- **PROBLEM TO SOLVE**:
After locating the line that contains "に「重要無形文化財 小川規三郎」という名前を必ず織り込んでいる" in the records below, write out exactly that line and each line after it through the one that contains "gemeente naar twee belangrijke punten: de", and nothing else.

[Stored data]
--- START ---
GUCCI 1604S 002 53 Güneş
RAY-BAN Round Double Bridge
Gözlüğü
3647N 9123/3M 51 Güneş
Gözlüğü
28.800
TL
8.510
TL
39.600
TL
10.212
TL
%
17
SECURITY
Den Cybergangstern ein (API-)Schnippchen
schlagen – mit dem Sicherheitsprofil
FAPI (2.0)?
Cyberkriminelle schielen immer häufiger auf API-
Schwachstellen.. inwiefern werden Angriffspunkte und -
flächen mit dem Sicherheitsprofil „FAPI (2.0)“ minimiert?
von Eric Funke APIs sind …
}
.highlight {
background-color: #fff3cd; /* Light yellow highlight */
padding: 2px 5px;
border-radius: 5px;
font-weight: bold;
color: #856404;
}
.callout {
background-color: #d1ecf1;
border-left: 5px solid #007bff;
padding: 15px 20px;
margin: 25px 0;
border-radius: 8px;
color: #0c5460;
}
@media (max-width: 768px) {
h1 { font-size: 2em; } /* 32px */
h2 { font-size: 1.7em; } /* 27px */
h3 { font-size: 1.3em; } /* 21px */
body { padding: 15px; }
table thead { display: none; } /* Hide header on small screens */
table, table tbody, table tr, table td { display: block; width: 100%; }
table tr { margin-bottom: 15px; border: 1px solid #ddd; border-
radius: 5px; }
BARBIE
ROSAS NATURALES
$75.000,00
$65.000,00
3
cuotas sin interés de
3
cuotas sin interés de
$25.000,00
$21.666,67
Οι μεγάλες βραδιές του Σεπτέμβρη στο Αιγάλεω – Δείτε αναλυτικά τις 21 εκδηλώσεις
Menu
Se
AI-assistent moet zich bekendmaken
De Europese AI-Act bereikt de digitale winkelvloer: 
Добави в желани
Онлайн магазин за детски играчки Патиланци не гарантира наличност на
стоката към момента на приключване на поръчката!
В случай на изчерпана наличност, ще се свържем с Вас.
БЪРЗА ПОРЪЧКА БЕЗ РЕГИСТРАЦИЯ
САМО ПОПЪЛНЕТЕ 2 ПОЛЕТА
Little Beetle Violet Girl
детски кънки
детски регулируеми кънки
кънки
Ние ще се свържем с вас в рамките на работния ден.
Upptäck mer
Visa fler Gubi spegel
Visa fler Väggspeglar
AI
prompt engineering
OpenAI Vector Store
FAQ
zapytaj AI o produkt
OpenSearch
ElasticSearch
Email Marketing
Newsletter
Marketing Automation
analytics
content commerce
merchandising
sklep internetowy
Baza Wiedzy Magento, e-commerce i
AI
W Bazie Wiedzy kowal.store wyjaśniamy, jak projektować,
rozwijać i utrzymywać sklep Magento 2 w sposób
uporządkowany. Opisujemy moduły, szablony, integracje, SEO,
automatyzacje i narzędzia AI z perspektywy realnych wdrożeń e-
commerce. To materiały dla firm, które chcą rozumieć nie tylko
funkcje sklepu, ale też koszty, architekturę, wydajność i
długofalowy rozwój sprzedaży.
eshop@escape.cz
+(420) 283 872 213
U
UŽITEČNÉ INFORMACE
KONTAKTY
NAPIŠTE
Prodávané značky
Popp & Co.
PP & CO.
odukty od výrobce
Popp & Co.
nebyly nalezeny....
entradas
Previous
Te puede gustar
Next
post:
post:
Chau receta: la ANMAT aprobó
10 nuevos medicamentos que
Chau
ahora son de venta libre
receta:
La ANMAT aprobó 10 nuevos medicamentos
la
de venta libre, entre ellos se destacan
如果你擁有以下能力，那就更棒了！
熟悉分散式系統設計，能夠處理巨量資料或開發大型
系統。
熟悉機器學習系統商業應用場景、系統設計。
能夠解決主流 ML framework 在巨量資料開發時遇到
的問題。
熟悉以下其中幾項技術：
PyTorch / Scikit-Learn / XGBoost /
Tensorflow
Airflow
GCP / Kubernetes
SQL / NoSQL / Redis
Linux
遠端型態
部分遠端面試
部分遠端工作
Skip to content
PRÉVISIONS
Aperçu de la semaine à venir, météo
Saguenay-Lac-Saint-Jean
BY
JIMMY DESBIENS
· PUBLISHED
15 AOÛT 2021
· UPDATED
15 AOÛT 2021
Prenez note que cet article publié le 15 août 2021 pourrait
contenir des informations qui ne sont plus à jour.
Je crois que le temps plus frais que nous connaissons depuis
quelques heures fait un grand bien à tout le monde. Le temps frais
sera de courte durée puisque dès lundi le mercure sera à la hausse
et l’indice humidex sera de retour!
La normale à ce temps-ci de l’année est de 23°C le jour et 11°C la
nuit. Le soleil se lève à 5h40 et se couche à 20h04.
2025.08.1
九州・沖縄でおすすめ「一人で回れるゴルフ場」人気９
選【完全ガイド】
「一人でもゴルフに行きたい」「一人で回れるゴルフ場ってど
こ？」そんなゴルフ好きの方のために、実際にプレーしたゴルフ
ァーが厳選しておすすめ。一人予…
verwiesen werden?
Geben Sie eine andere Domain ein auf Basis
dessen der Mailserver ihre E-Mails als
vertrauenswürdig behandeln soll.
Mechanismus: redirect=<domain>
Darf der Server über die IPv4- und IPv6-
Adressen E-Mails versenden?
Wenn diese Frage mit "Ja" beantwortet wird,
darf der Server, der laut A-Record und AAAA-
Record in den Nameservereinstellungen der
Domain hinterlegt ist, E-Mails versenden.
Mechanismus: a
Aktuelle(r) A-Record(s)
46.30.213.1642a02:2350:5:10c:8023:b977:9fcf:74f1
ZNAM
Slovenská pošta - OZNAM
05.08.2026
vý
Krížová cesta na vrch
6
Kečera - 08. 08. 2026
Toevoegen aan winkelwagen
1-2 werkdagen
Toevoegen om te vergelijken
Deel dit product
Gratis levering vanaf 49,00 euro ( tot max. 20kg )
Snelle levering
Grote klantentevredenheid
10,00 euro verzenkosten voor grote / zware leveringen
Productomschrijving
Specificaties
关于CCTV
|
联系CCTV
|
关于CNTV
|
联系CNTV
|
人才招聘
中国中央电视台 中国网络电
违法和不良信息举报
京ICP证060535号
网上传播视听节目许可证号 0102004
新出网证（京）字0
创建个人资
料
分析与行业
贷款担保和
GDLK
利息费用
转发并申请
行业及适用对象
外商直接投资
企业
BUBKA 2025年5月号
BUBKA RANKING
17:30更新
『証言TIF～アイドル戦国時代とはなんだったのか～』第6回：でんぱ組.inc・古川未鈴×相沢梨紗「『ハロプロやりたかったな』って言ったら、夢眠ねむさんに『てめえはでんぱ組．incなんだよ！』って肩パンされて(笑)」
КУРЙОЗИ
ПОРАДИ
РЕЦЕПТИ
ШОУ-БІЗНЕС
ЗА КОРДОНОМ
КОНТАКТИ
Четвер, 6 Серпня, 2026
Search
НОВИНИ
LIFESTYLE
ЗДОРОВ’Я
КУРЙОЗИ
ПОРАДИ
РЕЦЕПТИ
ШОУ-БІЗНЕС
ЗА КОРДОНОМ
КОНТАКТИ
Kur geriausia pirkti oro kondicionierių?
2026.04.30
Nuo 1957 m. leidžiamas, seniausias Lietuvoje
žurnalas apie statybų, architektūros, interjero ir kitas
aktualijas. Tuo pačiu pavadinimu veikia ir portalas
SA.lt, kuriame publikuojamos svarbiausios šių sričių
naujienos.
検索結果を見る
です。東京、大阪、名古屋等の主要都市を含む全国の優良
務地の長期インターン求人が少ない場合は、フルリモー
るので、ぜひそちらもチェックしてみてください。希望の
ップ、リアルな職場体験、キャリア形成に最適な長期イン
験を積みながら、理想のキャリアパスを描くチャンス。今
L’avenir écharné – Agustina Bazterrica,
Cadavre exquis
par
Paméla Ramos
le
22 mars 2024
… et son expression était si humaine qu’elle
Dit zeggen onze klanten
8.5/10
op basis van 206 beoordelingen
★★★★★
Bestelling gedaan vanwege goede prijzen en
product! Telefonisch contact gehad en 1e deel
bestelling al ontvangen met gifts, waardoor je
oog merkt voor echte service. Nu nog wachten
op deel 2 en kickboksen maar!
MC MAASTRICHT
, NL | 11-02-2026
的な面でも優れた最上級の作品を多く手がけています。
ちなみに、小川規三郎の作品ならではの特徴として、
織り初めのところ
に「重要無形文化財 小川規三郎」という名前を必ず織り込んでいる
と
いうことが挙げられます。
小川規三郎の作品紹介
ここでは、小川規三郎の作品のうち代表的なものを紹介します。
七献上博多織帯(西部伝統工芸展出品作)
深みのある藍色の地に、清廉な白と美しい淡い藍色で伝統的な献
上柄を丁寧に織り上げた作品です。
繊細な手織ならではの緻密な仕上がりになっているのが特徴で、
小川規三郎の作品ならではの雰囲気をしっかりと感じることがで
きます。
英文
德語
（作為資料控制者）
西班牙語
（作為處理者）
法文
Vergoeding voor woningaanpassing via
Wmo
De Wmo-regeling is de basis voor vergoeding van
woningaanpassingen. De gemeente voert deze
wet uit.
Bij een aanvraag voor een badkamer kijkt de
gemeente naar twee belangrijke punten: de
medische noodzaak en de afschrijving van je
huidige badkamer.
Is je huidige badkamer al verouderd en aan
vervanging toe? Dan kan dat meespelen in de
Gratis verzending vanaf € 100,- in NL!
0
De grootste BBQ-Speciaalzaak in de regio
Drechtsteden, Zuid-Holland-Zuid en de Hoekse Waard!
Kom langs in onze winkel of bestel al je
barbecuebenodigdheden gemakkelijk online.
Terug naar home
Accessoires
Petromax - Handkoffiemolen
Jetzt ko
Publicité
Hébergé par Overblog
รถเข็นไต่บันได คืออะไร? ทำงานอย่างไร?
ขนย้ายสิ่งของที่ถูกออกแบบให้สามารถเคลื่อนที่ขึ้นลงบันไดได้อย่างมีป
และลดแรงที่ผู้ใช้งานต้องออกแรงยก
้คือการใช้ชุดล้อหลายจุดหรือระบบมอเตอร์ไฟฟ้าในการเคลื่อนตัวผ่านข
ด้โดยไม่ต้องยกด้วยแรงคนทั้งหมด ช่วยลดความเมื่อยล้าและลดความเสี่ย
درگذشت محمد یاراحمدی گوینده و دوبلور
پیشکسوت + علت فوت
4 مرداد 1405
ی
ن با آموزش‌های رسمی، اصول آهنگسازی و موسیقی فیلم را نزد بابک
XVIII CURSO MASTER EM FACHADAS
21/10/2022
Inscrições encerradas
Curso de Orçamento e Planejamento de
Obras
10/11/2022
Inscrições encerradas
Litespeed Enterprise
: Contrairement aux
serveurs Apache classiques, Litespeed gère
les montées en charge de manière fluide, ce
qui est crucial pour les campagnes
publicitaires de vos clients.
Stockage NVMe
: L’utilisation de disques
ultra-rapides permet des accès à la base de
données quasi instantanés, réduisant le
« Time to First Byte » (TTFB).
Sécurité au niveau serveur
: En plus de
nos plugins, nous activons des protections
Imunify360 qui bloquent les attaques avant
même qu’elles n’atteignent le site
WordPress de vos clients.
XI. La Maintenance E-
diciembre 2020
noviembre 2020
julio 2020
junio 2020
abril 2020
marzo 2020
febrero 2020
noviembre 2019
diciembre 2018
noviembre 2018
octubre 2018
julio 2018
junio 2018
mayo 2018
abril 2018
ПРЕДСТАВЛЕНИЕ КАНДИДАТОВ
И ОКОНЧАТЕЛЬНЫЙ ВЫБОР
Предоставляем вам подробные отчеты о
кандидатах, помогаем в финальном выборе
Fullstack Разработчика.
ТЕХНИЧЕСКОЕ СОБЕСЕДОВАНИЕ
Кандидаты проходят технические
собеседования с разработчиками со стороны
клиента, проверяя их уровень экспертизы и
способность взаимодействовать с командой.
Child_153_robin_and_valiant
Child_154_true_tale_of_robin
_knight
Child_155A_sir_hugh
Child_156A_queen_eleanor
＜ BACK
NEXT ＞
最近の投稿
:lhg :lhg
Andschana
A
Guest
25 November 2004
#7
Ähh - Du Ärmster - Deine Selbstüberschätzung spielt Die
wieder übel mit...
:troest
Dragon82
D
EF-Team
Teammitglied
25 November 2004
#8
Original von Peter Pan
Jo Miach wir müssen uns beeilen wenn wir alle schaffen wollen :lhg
--- END ---
- **ANSWER SECTION**:
に「重要無形文化財 小川規三郎」という名前を必ず織り込んでいる
と
いうことが挙げられます。
小川規三郎の作品紹介
ここでは、小川規三郎の作品のうち代表的なものを紹介します。
七献上博多織帯(西部伝統工芸展出品作)
深みのある藍色の地に、清廉な白と美しい淡い藍色で伝統的な献
上柄を丁寧に織り上げた作品です。
繊細な手織ならではの緻密な仕上がりになっているのが特徴で、
小川規三郎の作品ならではの雰囲気をしっかりと感じることがで
きます。
英文
德語
（作為資料控制者）
西班牙語
（作為處理者）
法文
Vergoeding voor woningaanpassing via
Wmo
De Wmo-regeling is de basis voor vergoeding van
woningaanpassingen. De gemeente voert deze
wet uit.
Bij een aanvraag voor een badkamer kijkt de
gemeente naar twee belangrijke punten: de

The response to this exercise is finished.